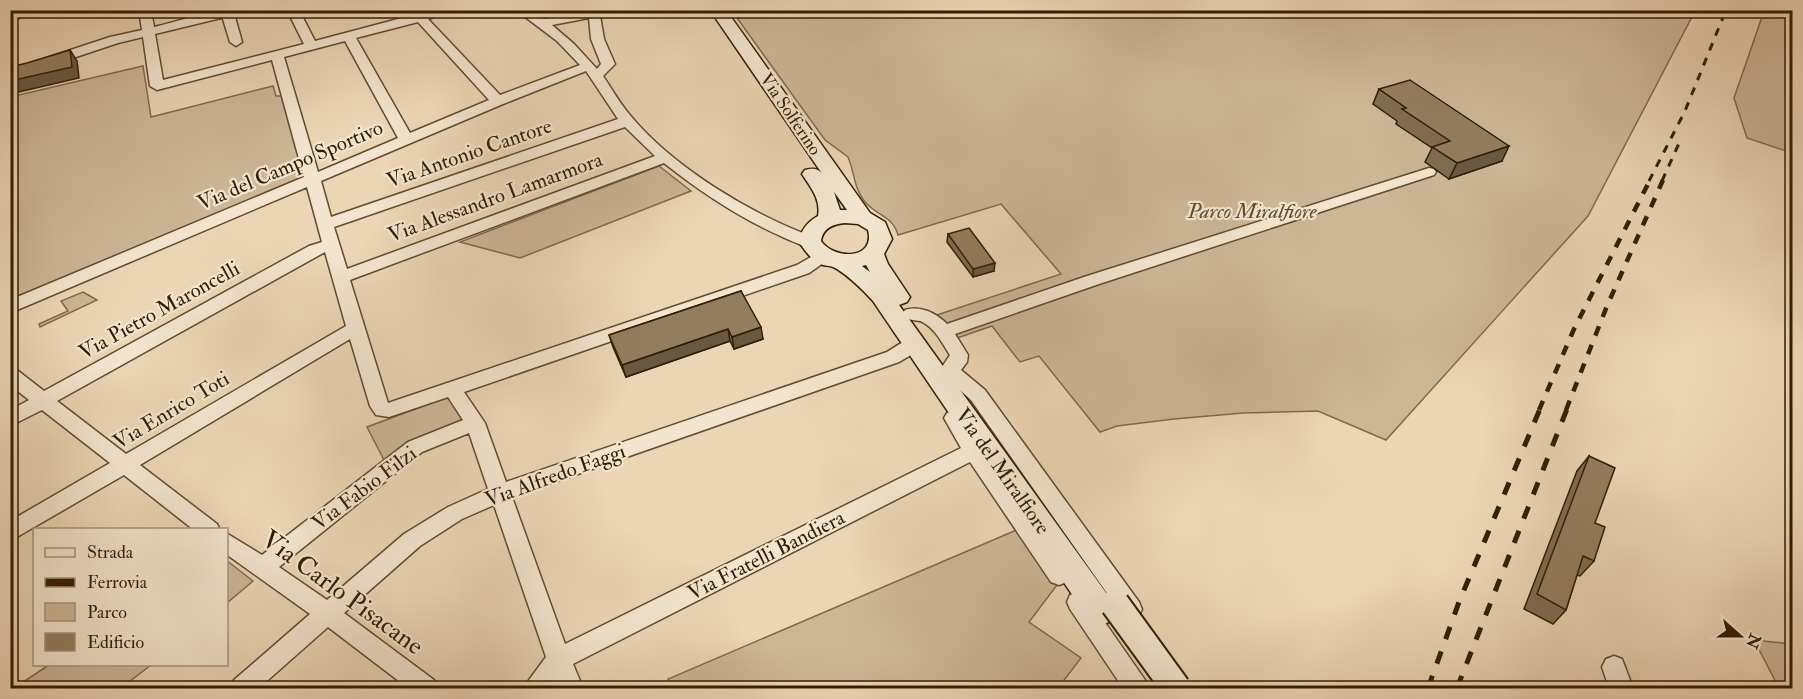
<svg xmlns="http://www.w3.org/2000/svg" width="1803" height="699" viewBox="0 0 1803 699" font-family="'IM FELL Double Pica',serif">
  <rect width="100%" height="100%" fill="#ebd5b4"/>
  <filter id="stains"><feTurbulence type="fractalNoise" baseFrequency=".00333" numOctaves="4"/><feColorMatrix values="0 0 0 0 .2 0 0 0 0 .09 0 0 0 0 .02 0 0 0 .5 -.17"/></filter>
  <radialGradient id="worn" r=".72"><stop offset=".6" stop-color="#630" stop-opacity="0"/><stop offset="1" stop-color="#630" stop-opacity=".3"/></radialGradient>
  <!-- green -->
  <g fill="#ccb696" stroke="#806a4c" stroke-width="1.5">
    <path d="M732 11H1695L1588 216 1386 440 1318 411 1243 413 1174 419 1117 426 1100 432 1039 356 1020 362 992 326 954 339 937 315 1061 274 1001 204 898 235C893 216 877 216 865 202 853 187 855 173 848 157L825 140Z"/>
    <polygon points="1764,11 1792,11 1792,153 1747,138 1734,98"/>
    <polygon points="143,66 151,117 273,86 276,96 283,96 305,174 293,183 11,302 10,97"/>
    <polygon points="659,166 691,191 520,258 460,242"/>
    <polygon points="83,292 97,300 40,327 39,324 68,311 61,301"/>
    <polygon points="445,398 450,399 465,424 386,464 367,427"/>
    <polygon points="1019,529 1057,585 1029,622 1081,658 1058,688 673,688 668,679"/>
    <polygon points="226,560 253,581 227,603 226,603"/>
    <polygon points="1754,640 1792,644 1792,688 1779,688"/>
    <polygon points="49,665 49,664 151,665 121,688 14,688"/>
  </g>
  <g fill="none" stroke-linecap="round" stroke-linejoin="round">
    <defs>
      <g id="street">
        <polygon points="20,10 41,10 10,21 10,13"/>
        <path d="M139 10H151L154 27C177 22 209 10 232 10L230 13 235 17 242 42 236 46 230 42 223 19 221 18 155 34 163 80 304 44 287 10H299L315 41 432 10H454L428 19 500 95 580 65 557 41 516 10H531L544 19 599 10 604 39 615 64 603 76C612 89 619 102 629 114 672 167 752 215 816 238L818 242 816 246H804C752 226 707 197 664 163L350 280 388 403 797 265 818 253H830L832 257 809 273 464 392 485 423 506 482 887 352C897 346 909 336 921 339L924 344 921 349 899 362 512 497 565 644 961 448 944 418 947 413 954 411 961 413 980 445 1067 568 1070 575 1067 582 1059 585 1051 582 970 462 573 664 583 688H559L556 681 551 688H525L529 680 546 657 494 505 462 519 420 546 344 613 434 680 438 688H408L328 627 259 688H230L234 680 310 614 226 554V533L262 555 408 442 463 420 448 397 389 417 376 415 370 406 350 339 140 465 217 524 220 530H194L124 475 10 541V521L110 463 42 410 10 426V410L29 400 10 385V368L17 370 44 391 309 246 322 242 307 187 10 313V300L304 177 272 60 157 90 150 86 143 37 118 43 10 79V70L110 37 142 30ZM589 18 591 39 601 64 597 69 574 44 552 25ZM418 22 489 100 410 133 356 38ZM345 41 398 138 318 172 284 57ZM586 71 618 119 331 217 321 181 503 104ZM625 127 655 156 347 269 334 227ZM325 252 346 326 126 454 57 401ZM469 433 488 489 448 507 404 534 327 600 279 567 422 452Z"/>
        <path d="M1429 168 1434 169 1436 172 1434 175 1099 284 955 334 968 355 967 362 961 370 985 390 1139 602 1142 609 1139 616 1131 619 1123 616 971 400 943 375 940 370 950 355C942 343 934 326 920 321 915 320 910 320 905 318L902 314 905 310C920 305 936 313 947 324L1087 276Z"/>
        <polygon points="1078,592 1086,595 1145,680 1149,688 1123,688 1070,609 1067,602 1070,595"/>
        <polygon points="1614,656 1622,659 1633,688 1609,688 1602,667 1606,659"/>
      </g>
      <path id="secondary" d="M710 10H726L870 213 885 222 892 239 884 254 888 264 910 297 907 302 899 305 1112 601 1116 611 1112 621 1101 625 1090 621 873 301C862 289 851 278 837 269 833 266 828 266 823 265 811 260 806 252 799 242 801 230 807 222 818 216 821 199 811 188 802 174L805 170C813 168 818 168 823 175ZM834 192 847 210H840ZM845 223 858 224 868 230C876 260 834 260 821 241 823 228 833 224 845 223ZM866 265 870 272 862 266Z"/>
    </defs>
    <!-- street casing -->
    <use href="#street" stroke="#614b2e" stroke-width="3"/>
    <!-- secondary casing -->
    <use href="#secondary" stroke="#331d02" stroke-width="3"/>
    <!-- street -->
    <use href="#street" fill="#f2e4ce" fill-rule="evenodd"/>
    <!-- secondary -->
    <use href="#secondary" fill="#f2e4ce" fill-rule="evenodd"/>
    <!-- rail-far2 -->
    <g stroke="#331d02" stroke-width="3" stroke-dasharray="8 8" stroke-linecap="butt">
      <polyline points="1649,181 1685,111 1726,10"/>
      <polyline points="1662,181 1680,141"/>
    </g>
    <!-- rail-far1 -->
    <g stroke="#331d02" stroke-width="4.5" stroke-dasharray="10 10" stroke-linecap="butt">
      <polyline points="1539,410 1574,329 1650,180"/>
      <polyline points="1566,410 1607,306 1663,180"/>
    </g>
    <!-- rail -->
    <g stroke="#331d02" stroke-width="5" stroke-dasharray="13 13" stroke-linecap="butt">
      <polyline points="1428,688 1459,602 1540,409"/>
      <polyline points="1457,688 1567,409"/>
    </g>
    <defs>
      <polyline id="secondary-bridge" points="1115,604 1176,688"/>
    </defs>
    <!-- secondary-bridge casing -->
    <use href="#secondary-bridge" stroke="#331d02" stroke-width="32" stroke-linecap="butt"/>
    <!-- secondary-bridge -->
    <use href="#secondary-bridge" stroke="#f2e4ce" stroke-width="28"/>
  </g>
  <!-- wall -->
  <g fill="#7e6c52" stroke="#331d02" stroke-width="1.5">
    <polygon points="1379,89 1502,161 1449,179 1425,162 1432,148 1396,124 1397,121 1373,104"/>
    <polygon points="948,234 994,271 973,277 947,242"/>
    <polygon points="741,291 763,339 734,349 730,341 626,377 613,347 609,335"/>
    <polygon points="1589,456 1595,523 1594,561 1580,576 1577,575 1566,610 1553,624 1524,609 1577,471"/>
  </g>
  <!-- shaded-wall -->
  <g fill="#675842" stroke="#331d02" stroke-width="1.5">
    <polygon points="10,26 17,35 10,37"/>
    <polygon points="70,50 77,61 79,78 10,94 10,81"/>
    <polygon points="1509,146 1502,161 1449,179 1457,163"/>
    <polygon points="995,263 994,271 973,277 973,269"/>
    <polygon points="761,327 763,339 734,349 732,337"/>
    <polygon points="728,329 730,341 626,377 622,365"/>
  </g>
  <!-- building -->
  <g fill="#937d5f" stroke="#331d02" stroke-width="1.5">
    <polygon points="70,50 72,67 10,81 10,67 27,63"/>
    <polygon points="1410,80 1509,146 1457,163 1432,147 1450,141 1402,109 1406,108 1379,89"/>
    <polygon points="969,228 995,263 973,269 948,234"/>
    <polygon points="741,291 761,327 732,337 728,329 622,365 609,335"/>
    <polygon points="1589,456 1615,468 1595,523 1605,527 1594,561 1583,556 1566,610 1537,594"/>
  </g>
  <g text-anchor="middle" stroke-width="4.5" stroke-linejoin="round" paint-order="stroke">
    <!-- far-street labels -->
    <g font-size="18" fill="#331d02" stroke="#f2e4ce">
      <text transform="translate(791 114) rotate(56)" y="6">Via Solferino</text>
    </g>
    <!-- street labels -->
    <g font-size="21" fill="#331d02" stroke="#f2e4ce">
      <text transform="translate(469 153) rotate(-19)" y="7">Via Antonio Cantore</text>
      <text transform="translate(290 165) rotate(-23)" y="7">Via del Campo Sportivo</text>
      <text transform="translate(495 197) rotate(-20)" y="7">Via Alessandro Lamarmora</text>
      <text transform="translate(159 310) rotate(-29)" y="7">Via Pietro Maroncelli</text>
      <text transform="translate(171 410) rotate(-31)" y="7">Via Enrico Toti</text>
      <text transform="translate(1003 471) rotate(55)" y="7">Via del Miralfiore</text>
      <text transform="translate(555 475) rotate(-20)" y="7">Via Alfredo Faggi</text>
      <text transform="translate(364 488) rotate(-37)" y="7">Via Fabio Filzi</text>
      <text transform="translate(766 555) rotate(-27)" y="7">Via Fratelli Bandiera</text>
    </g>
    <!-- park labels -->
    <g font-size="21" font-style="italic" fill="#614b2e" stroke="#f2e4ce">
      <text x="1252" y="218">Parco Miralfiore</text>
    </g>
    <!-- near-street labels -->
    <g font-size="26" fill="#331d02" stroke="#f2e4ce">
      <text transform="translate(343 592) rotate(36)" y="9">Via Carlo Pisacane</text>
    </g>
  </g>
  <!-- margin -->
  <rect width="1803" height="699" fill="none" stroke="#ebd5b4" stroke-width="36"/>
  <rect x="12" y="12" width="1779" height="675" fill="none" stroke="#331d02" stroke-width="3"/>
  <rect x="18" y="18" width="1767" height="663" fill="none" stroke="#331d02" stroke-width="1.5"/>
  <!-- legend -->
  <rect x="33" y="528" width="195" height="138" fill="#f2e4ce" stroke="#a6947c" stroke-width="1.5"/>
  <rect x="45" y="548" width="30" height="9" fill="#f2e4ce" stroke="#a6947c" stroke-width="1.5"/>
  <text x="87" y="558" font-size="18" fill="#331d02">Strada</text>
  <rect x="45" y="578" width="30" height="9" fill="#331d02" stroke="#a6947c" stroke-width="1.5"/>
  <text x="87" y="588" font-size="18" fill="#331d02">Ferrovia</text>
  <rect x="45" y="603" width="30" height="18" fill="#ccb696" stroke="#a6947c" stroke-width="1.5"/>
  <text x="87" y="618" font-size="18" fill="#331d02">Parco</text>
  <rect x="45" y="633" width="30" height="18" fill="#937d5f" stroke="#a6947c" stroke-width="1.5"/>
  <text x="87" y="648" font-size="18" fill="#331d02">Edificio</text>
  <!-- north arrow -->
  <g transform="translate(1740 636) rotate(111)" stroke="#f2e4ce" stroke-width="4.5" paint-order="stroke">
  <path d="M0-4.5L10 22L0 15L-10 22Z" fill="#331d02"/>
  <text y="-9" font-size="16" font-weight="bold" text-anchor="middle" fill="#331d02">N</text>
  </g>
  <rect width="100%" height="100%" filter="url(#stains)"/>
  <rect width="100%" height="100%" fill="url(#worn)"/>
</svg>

......

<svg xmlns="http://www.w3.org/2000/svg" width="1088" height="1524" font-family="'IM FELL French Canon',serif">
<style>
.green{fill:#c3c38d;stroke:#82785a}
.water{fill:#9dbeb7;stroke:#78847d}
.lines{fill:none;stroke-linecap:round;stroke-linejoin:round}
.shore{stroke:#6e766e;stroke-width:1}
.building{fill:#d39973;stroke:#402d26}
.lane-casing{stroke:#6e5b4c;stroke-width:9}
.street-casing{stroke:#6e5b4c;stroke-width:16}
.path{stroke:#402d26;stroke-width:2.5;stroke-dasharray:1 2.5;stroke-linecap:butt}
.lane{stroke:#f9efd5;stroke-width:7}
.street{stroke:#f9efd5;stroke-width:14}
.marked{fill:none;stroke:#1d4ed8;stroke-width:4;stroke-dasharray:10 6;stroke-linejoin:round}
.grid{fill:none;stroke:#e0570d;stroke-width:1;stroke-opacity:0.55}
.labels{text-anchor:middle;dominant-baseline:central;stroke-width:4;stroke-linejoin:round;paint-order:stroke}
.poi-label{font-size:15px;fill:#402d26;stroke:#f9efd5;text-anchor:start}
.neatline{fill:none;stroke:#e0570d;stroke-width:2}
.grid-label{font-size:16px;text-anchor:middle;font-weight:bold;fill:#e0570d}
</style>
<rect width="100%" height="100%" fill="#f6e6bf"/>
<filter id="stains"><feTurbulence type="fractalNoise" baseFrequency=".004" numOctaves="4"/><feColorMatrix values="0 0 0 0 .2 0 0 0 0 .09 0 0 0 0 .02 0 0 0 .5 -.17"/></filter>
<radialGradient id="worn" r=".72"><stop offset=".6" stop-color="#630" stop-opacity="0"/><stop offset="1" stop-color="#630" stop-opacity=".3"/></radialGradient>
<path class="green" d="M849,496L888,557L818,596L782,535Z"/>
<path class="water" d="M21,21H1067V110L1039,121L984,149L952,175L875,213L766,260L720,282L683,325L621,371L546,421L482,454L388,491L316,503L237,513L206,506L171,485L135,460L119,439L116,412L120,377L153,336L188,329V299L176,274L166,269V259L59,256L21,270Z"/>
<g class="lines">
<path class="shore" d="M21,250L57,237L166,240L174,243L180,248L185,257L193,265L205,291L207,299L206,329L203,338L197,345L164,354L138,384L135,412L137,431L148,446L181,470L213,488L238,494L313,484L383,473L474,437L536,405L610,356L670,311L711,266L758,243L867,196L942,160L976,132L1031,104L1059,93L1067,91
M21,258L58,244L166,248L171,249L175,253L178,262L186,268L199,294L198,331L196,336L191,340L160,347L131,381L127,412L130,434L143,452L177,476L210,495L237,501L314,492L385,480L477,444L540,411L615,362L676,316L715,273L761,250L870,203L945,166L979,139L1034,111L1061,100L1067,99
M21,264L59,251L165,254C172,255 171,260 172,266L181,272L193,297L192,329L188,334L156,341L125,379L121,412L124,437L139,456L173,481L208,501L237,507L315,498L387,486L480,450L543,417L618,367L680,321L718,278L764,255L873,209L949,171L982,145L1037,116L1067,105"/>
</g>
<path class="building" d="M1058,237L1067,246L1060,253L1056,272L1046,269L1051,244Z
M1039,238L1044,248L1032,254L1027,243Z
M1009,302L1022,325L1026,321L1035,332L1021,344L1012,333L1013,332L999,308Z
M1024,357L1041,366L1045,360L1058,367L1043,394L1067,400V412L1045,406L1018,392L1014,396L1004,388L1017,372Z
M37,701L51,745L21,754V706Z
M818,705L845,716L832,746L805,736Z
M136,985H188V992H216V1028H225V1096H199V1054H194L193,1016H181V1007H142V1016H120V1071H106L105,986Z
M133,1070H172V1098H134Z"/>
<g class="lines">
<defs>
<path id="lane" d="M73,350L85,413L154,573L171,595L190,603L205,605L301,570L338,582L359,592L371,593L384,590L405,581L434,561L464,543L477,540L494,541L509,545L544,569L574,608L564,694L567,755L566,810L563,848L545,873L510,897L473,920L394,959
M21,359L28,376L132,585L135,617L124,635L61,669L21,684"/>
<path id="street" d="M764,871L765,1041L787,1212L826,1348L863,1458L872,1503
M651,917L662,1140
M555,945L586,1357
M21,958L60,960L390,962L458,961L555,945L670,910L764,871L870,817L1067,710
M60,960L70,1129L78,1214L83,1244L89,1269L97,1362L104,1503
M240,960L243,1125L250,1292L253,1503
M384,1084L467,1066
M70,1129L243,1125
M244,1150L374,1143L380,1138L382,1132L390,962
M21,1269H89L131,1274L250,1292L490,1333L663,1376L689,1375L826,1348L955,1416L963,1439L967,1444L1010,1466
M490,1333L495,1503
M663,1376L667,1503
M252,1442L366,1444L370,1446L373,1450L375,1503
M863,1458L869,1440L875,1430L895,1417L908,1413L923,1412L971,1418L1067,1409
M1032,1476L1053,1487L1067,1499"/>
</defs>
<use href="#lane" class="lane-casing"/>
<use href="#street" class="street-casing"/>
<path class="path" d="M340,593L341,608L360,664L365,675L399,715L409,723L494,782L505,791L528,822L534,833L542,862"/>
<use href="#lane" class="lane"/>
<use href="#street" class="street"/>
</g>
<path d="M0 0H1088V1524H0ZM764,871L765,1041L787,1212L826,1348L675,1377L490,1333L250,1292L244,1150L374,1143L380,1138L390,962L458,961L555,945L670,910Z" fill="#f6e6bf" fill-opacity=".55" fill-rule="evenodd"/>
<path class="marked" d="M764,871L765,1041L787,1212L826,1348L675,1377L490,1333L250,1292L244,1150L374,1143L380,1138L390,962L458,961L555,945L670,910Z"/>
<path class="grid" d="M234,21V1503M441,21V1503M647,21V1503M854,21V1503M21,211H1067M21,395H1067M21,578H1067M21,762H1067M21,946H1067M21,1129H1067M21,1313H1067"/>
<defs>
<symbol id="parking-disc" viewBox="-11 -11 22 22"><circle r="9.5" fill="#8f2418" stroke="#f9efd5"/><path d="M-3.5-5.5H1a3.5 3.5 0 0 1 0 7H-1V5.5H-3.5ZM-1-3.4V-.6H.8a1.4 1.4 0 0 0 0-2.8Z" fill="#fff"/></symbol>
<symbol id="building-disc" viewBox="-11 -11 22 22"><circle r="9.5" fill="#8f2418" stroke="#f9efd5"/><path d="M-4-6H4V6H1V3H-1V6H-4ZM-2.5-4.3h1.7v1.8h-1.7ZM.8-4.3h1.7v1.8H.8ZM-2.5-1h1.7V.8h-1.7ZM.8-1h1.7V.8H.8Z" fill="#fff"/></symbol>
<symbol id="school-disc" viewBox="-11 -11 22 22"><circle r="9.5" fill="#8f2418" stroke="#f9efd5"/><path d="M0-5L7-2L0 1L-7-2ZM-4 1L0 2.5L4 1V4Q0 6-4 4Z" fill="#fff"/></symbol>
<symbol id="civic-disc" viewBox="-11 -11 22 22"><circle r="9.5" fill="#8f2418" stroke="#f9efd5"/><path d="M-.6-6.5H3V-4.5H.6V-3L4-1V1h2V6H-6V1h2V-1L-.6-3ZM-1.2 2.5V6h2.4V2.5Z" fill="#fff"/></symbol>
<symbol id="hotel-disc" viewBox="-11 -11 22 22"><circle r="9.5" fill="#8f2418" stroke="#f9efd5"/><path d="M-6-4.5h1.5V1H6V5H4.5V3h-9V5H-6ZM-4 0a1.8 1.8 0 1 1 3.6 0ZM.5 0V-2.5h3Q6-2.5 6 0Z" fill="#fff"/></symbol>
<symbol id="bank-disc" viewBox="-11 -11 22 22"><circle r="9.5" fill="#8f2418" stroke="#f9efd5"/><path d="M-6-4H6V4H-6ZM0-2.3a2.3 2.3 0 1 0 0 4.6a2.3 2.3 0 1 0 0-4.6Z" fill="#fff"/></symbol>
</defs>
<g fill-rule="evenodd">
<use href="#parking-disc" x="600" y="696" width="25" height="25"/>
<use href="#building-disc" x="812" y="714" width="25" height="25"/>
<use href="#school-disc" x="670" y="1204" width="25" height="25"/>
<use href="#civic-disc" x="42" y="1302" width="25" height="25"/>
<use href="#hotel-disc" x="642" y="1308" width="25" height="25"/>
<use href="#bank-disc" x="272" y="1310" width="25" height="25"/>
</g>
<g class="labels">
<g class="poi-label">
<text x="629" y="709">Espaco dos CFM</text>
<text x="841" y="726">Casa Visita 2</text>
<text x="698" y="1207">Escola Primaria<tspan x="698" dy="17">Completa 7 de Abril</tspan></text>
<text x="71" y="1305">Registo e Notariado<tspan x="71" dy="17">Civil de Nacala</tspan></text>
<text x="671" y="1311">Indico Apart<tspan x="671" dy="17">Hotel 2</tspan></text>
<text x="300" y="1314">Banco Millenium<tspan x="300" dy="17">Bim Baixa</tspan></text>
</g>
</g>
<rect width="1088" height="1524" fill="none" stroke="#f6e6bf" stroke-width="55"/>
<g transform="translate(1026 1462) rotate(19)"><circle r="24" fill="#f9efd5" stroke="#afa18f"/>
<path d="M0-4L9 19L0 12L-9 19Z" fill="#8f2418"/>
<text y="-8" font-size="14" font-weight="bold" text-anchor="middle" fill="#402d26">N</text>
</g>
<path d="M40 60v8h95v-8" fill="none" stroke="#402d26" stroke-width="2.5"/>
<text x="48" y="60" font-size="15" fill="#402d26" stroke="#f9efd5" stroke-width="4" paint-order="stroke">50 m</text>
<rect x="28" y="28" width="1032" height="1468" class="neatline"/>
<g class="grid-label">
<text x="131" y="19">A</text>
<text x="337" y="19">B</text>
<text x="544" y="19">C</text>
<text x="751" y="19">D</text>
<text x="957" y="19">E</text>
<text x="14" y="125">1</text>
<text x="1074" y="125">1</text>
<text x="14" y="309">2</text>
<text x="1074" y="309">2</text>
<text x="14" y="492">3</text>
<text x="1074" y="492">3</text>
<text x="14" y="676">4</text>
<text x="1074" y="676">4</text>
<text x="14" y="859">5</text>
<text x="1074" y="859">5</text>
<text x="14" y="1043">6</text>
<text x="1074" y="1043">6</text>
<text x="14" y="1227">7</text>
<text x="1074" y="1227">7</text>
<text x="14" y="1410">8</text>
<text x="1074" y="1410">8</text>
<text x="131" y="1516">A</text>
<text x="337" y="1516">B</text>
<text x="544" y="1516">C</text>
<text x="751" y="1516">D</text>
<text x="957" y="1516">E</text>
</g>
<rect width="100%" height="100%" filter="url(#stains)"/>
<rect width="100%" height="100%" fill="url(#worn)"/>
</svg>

......

> [Exercise details] Return the lines of the records that include the string "numOctaves".

> [Response below]
  <filter id="stains"><feTurbulence type="fractalNoise" baseFrequency=".00333" numOctaves="4"/><feColorMatrix values="0 0 0 0 .2 0 0 0 0 .09 0 0 0 0 .02 0 0 0 .5 -.17"/></filter>
<filter id="stains"><feTurbulence type="fractalNoise" baseFrequency=".004" numOctaves="4"/><feColorMatrix values="0 0 0 0 .2 0 0 0 0 .09 0 0 0 0 .02 0 0 0 .5 -.17"/></filter>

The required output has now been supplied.